Problemas por resolver -
#1 En la columna sobre La Posta, ¿a qué país se planificó un viaje para espiar al ex Presidente Correa?
#2 Escribe la continuación de la columna sobre La Posta a partir de su última oración.

¡UY, LES LLEGÓ! Por Hugo Palacios (el búho)

Luis Eduardo Vivanco es cofundador de La Posta. Foto: captura de pantalla de video

Si bien es cierto, Lorohomero no es el Alcalde que uno desearía para la ciudad capital, (sus deslices políticos, sus locros faranduleros y sus amarres de frecuencias no lo califican como alguien de confianza) no cabe duda que está bien asesorado. Sus twett tienen el aguijón de alguien que maneja la comunicación de una manera eficaz.

A lo mejor se los escribe otro, como sucede con una amplia gama de políticos que no tienen ni tiempo ni ganas ni capacidad de comentar en ese breve espacio sobre los halagos y críticas que reciben. Pero está su nombre y eso lo convierte en autor. O quizá, su experiencia de “chistoso radial” lo tiene preparado para esas lides.

Y aparece en escena el autodenominado periodista Luis Vivanco, quien, al aparecer, no es muy feliz sólo escribiendo y decidió hacerse popular con La Posta, una plataforma digital donde generan noticias y entretenimiento, así dicen. El señor Vivanco, como presentador y/o entrevistador tiene el mismo carisma que una hamburguesa recalentada: sabe horrible. Pero él y su equipo se creen el cuento de que lo hace de maravilla.

La Posta, y su cara más visible, se especializan en cuestionar a correístas. Tienen una obsesión casi enfermiza por el ex Presidente, tanto así que hasta planificaron un viaje a Bélgica para espiar qué hacía Don Correa. A eso le llaman periodismo de investigación. ¡Pasta! Claro que la anterior administración necesita ser cuestionada por todo lo que hizo mal o dejó hacer, de acuerdo. Pero “a todos dijeron”. Moreno, Lasso y Nebot parecen ser intocables por la Posta. ¿Será la pauta? O será que es más fácil el deporte de recordar a Correa hasta en la sopa que cuestionar a otros que están destrozando el país. ¡Peste!

A uno le encantaría –si existen pruebas contundentes y no cuadernitos- ver juzgados a Mera, a Serrano, a los Alvarado, al mismo Correa de ser el caso, y a unos cuantos sacerdotes impresentables del correísmo. De acuerdo, pero en este espacio sólo tiene cabida la crítica apabullante para un lado y se olvidan de que también existen otros actores nefastos para el país, pero a los que prefieren omitir o toparlos solo de refilón. ¿Será por la pauta? ¡Por la pista!

Datos -
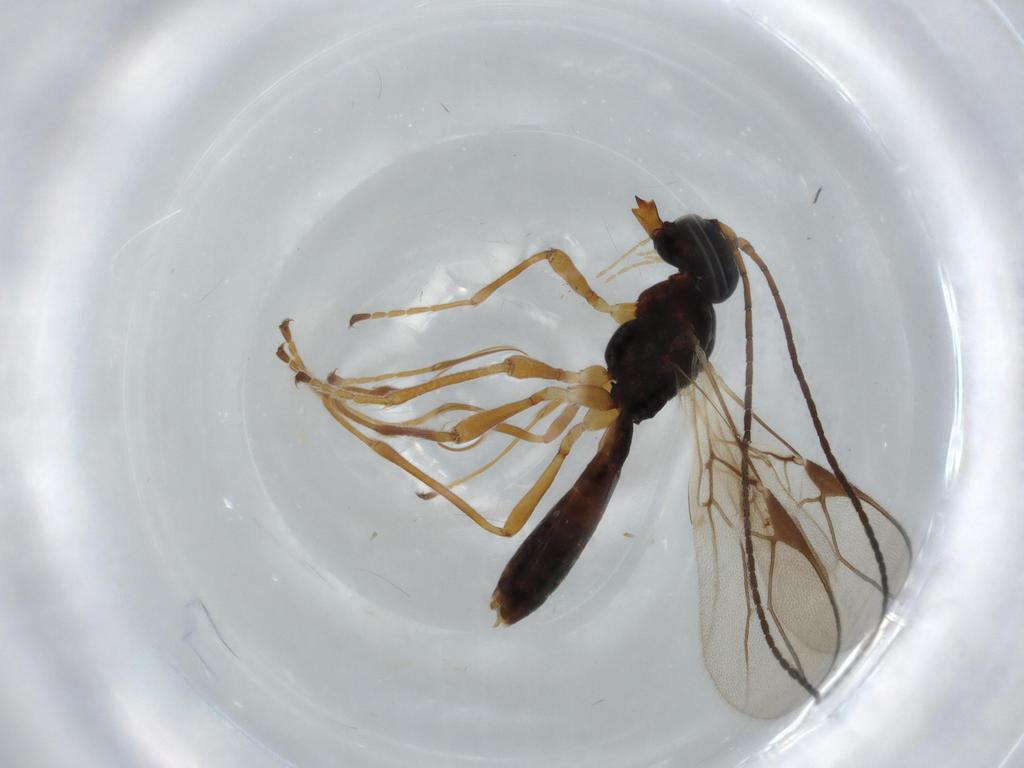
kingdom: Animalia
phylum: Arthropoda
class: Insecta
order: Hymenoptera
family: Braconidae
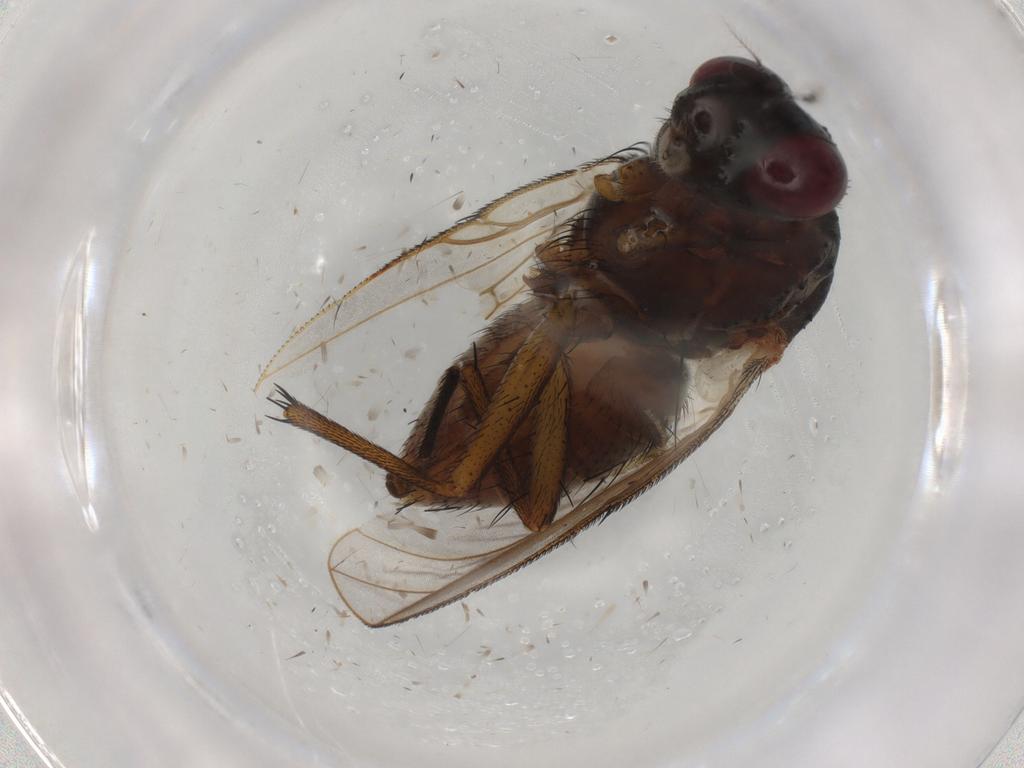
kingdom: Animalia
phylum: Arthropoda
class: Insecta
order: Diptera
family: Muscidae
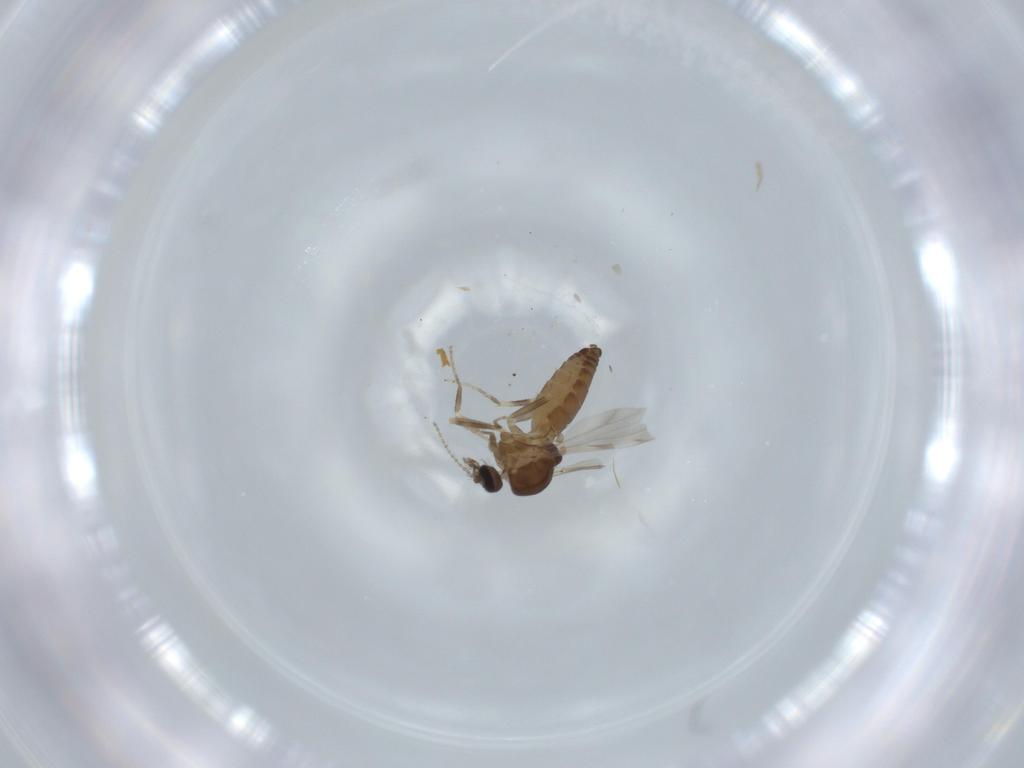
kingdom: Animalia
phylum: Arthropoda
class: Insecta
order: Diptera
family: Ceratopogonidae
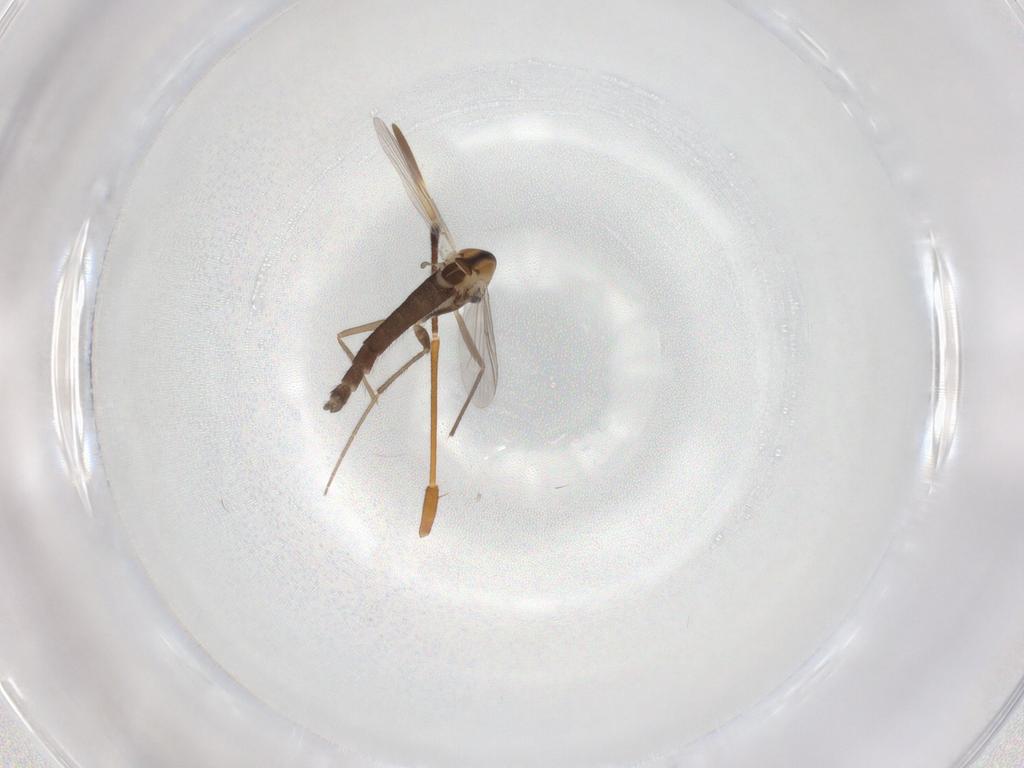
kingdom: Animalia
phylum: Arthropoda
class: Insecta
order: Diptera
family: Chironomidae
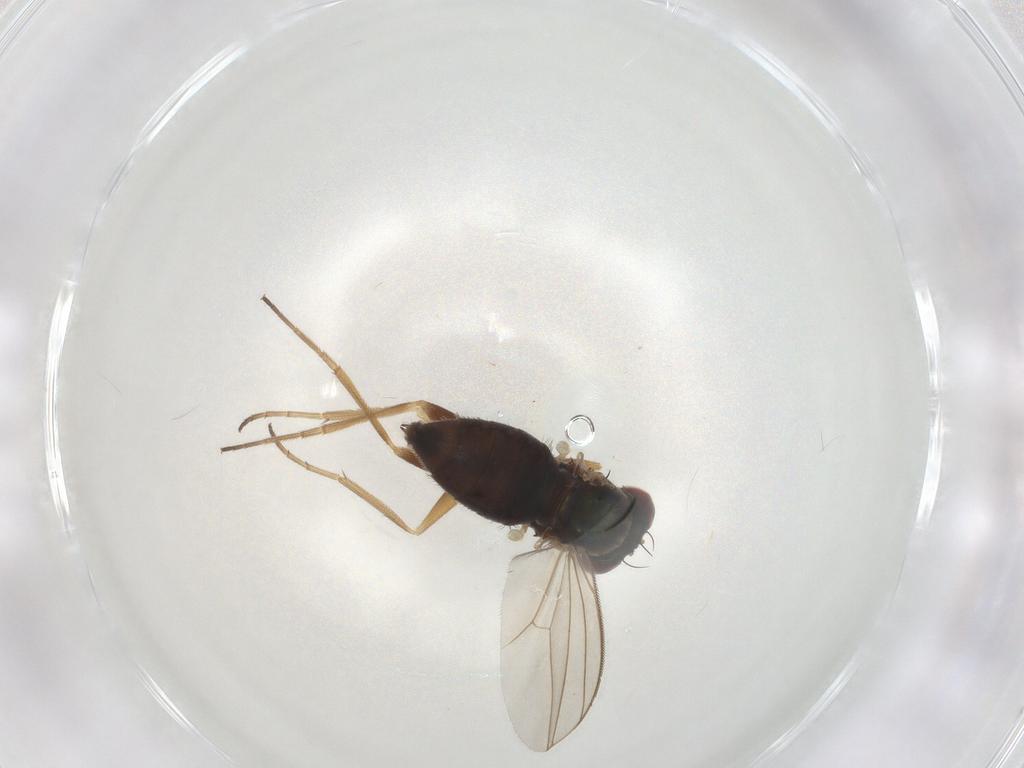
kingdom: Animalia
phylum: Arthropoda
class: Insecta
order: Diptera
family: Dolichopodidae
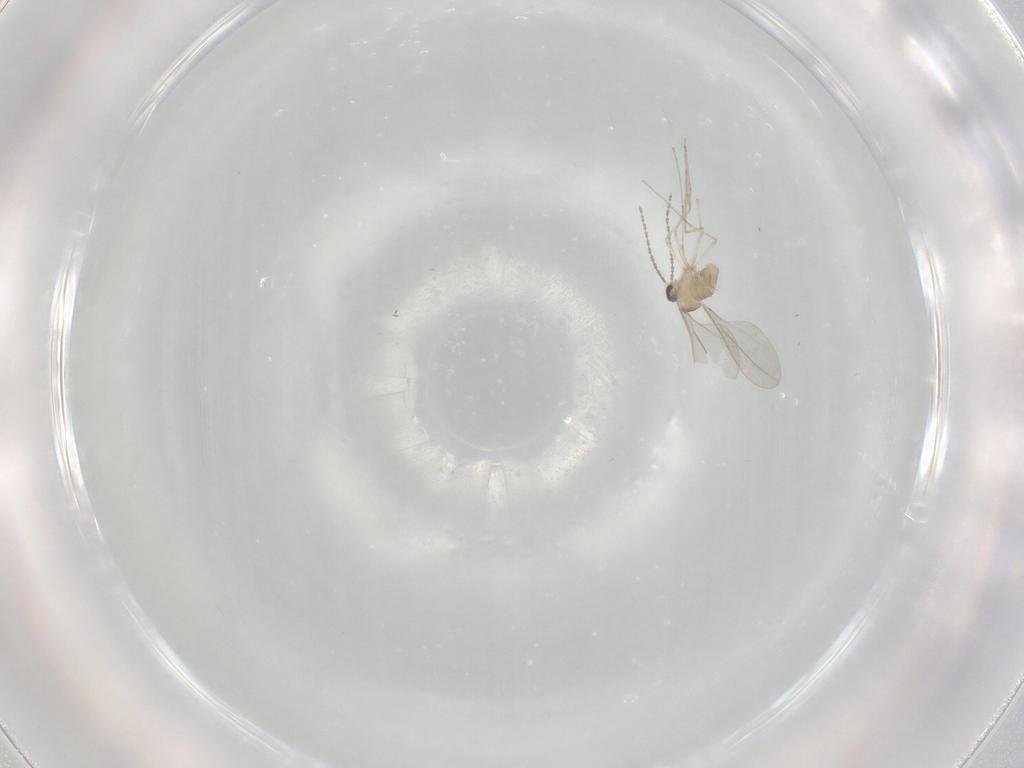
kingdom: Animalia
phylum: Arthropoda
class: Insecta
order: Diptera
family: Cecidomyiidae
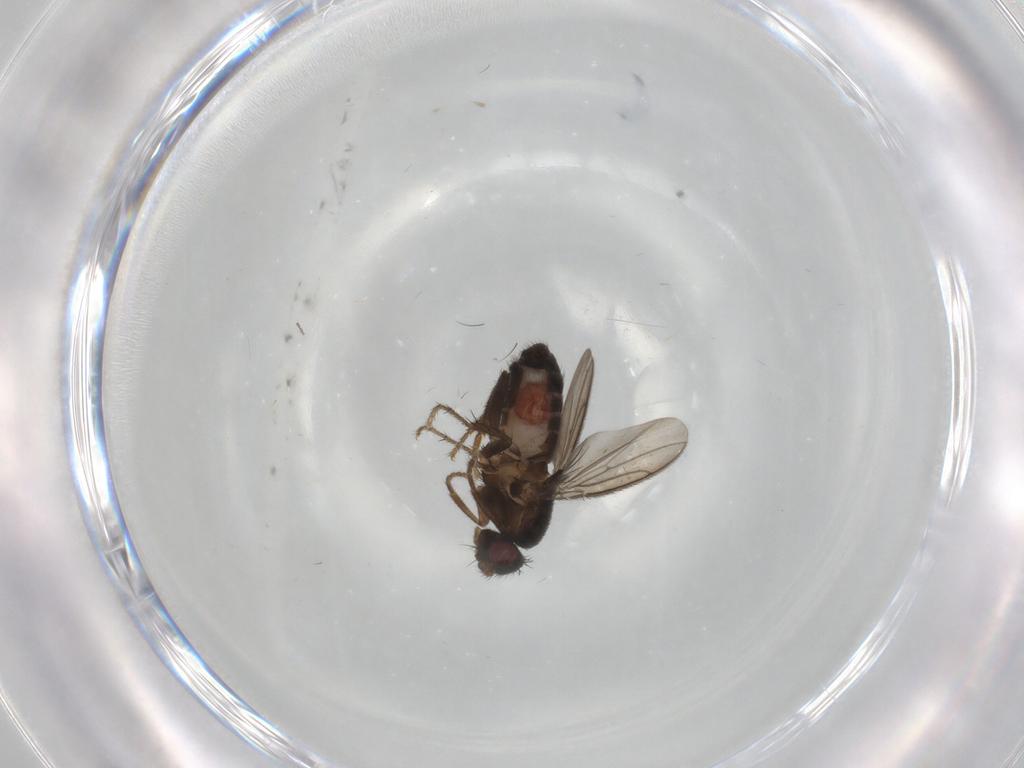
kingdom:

Resultados del ejercicio -
#1 A Bélgica.

#2
Todo medio privado tiene el derecho de pedir auspicio de quién le venga en gana. La Posta y el señor Vivanco dicen que lo único que no venden es la conciencia. Ajá. ¿Qué será conciencia para la Posta? Vendieron todo todito pero les quedó la conciencia. Tema de tesis.

Para finalizar este tema baladí, -sí, baladí- vamos a su correspondiente. Hay veces en que uno escribe por entretenimiento, aunque sepa –a conciencia- que es algo de lo que es mejor ni hablar, pero qué le vamos a hacer, la banalidad existe, y los seres banales o postales, también. Don Vivanco pretende hacer periodismo, quiere ser una figura mediática, influyente, un tipo importante a quién seguir. Lástima. Eso es todo lo que La Posta puede ofrecer, un caballerito hecho el agradable al que le harían falta unos cien cursos de simpatía para ponerle atención. Una cerveza caliente genera más empatía que el susodicho, pero bueno, cada uno puede creerse lo que quiera y expresar sus ideas. Libertad de expresión que llaman.

Pero les dolió. Les ardió en lo más profundo de su pusta. El comunicado de respuesta al Lorohomero es de lo más triste y patético. Cayeron redondito en la trampa que les puso el Alcalde. ¡Más shunshos! Se les acabó el humor –eso que ellos llaman humor-, la picardía, la creatividad –eso que ellos llaman creatividad- y respondieron como adolescentes cuando se enteraron que sus padres los pillaron viendo porno.

Y pensar que muchos se comen el cuento que eso es periodismo. Pero sonrían postas, que pautas nunca faltarán, sobre todo las que les llegarán -con ramo incluido- desde Carondelet o el Banco de Guayaquil. Y por supuesto, con una tarjeta en blanco, para que lo firmen con eso que ustedes llaman, conciencia.